Consider the superficiality of this: "Ravelstein had come to agree that it was important to note how people looked. Their ideas are not enough-- their theoretical convictions and political views. If you don't take into account their haircuts, the hang of their pants, their taste in skirts and blouses, their style of driving a car or eating a dinner, your knowledge is incomplete." Not only does he pass judgments on the basis of such elitist notions, there is the problem of the old coot being a tad sexist: "Nature, furthermore, gave women a longing for children, and therefore for marriage, for the stability requisite for family life. And this, together with a mass of other things, disabled them for philosophy." And for the hat trick he is a bit of a starfucker as well: "At Idlewild, once, he had spotted Elizabeth Taylor and for the better part of an hour tracked her through the crowds. It especially pleased him to have recognized her." How perfectly ordinary of you, Mr. Ravelstein!

And Ravelstein being a decrepit snob with untouchable credentials and experience must unduly disparage his contemporaries and the liberal arts scene: "No real education was possible in American universities except for aeronautical engineers, computerists, and the like. The universities were excellent in biology and the physical sciences, but the liberal arts were a failure." This is partially true-- no question that the American government and educational institutions find engineering, mathematics, and science a more lucrative investment than poetry or history, but it is a rather harsh and uncompromising generalization to label the arts "a failure" but this is the sort of personality Bellow built a novel around: an awful, judgmental personage that whom for all his dying, is never sympathetic.
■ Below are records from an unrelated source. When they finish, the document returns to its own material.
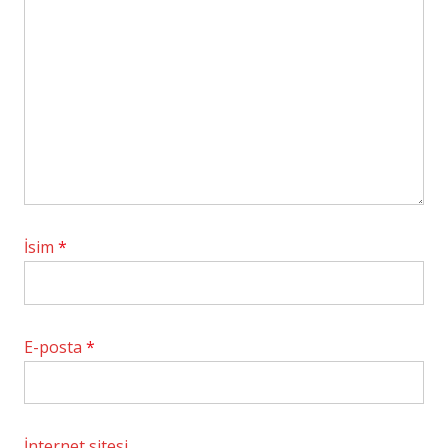
İsim
*
E-posta
*
İnternet sitesi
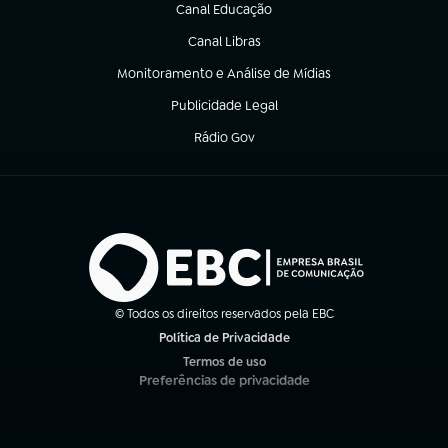
Canal Educação
(abre em nova aba)
Canal Libras
(abre em nova aba)
Monitoramento e Análise de Mídias
(abre em nova aba)
Publicidade Legal
(abre em nova aba)
Rádio Gov
(abre em nova aba)
© Todos os direitos reservados pela EBC
Política de Privacidade
(abre em nova aba)
Termos de uso
(abre em nova aba)
Preferências de privacidade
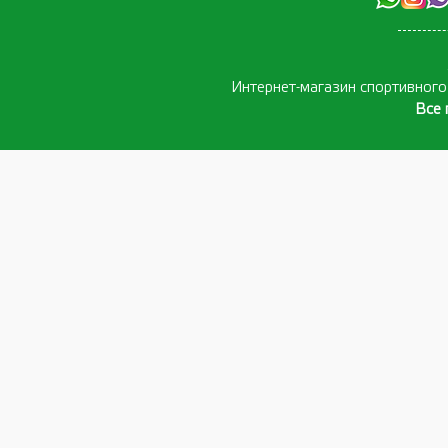
Интернет-магазин спортивног
Все 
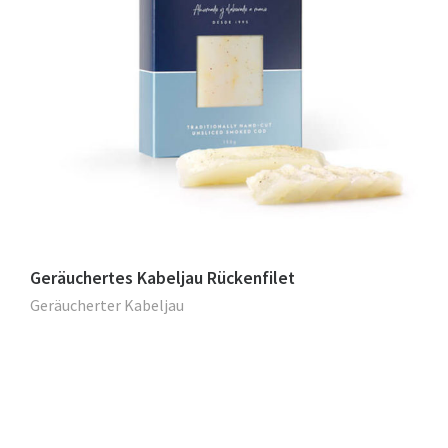
Geräuchertes Kabeljau Rückenfilet
Geräucherter Kabeljau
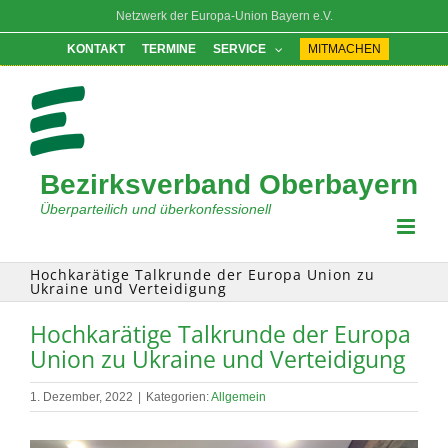
Zum
Netzwerk der Europa-Union Bayern e.V.
Inhalt
springen
KONTAKT
TERMINE
SERVICE
MITMACHEN
Bezirksverband Oberbayern
Überparteilich und überkonfessionell
Hochkarätige Talkrunde der Europa Union zu
Ukraine und Verteidigung
Hochkarätige Talkrunde der Europa
Union zu Ukraine und Verteidigung
1. Dezember, 2022
|
Kategorien:
Allgemein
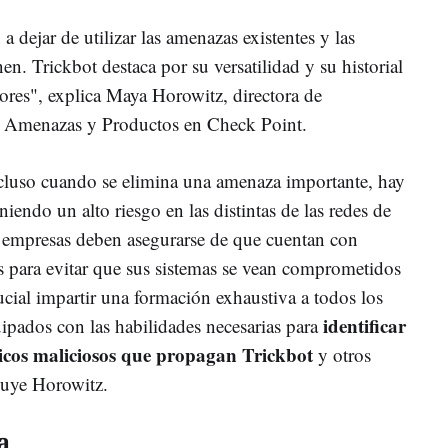
 dejar de utilizar las amenazas existentes y las
en. Trickbot destaca por su versatilidad y su historial
iores", explica Maya Horowitz, directora de
de Amenazas y Productos en Check Point.
luso cuando se elimina una amenaza importante, hay
endo un alto riesgo en las distintas de las redes de
s empresas deben asegurarse de que cuentan con
s para evitar que sus sistemas se vean comprometidos
ucial impartir una formación exhaustiva a todos los
identificar
ipados con las habilidades necesarias para
ónicos maliciosos que propagan Trickbot
y otros
luye Horowitz.
a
Ravelstein was published in 2000 when Saul Bellow was 85 years old. The reviews for it are laudatory. Bellow was such a wonderful writer and, even here, his prose is never trite and often lyrical. But its subject is often trite and never lyrical and leaves me at a loss that Bellow-- who at that age had probably witnessed many, many friends pass on-- would choose to focus his last efforts on a personality who did not deserve his gorgeous gifts. So sad to see the swan song become an ugly duckling.